The missing dog in the budget speech is any measure to tackle inflation. There are measures to stoke it further. The excise duty on petrol and diesel will benefit the central exchequer. Oil companies will raise consumer prices, affecting freight rates and prices of many essentials. When implemented, the Kirit Parikh Committee recommendations to free petro-product prices will further fuel inflation. These increases could have waited for the next (hopefully improved) crops. Admittedly, these subsidies must go. But did it have to be now, amidst rampant food price inflation extending to non-food prices? The budget’s tax sops to the middle classes could have waited for inflation to dampen—instead, they held up the excise duty hike.

The rest of the budget adheres to the FM’s objectives, namely to stimulate growth, make it inclusive by improving opportunities for education and better healthcare and improving delivery of services by government agencies. Inclusive growth is to be achieved with 37 per cent of total expenditures on social sector schemes. But each of them (NREGA, Bharat Nirman, SSA, NRHM) suffers from poor administration—unspent money, poor targeting, leakage of funds etc.
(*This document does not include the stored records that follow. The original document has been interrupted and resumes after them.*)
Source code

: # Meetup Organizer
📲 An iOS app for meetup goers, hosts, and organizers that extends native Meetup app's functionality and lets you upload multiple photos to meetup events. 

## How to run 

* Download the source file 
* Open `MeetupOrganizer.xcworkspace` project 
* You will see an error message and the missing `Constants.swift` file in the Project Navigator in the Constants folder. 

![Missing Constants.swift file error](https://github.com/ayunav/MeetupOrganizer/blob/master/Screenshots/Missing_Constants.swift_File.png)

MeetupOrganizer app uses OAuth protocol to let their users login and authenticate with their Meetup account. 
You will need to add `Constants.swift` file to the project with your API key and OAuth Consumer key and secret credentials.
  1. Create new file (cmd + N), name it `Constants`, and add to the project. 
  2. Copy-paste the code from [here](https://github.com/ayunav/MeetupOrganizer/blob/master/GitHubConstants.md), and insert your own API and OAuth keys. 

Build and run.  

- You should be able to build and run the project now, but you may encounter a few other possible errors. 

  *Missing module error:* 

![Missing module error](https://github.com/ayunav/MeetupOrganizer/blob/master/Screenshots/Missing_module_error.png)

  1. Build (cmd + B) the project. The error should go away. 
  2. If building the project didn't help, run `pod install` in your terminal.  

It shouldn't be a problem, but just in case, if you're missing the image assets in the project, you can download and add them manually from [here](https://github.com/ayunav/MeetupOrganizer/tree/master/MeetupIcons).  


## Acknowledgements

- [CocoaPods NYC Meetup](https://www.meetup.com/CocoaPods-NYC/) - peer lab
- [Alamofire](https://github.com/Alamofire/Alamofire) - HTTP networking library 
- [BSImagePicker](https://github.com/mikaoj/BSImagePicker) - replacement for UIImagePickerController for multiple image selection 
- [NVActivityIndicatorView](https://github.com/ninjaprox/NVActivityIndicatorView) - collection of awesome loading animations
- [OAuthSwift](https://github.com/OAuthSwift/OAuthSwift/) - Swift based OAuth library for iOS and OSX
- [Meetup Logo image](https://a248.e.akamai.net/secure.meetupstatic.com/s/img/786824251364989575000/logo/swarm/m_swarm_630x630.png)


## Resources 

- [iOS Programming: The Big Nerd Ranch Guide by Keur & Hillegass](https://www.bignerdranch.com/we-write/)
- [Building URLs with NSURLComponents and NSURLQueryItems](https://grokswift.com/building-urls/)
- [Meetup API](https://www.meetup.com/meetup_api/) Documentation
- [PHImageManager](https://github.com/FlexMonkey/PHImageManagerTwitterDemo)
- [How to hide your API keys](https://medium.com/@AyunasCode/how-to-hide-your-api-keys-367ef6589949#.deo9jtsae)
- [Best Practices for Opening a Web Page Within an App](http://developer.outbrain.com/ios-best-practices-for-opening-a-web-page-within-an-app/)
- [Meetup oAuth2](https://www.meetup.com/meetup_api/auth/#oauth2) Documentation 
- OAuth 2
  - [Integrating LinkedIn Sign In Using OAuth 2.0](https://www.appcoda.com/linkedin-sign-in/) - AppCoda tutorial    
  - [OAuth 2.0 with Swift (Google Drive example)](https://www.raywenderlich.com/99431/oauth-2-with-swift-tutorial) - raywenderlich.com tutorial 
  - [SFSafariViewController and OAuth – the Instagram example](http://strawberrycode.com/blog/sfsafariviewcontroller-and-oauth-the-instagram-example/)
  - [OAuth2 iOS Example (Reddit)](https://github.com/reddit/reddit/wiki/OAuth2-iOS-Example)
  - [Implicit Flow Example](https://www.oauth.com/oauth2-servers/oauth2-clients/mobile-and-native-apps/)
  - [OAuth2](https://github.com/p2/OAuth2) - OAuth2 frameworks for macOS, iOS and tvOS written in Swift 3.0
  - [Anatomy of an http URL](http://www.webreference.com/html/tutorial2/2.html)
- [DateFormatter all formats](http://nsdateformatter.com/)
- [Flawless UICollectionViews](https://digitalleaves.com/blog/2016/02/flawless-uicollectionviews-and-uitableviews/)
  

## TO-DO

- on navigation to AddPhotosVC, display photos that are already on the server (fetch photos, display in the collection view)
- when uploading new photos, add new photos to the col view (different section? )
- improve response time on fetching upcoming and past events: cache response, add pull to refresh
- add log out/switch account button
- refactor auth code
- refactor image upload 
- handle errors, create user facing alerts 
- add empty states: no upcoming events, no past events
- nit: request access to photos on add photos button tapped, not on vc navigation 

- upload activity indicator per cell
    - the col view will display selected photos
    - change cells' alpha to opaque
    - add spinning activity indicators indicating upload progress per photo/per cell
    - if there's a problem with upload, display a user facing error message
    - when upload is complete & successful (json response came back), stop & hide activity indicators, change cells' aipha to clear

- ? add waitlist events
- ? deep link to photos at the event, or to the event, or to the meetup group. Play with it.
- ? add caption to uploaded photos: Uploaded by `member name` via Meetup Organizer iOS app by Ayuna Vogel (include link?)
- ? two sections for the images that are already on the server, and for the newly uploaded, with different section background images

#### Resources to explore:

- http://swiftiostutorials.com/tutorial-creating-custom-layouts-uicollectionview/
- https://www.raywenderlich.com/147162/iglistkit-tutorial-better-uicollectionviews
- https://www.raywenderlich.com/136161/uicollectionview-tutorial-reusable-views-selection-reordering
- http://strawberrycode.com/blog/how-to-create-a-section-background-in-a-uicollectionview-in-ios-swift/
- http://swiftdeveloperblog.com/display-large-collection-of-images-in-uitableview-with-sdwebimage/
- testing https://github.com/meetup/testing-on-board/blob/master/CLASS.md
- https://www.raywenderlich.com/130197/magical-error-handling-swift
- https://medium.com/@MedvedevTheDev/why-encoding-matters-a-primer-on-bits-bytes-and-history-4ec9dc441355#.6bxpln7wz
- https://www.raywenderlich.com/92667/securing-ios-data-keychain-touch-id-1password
The FM says that improved delivery must await the introduction of UID numbers in 2011 and implementation of recommendations of the Administrative Reforms Commission. The Third Finance Commission recommends setting aside substantial funds directly for local authorities. If implemented, accountability and delivery of social services might improve. The Third Finance Commission has recommended the “systemic, structural and institutional” changes that the FM wants for improving the delivery system. The UID number could transform the delivery system, as would the introduction of IT into tax administration. The ARC recommendations, if implemented, could make our bureaucracy efficient and accountable. Does the government have the determination to proceed with them?

Arithmetic suggests the budget assumes nominal GDP growth of 14 per cent, real growth of 7.5 per cent, wholesale price inflation of 6.5 per cent, and a transparent drop over five years in fiscal deficit and public debt to GDP. Infrastructure is to get 46 per cent of total plan allocation; agriculture and rural development also have substantial allocations. Public investment will drive growth, as in 2009.

Reform now puts priority on private investment. But many factors—inflation and rise in interest rates; volatile FII inflows and zooming stock prices that add to rupee liquidity, further fuelling inflation—might prevent this. Euphoric businessmen may hold back investments when they realise that the deficit reduction is not because of conscious tax and expenditure reform, but massive disinvestments and the one-time revenue from 3G auctions. That makes it tougher to achieve reduced public debt by 2015 and deficit reductions to 3 per cent. Services might be hurt by terrorism and double-dip recession in the global economy might hit services exports.

Reform, after all, requires firm actions. This budget is more transparent in its numbers, politically fudges some weaknesses, reduces deficit with one-time revenues and does not tackle fundamental weaknesses that cause inflation. Venal or inept coalition partners controlling key ministries like agriculture, civil supplies, telecommunications and railways hold reforms back. Budgets must demonstrate means and determination to convert intent into strict practice. Without them we are condemned to uneven growth, inflationary pressures and growing inequalities.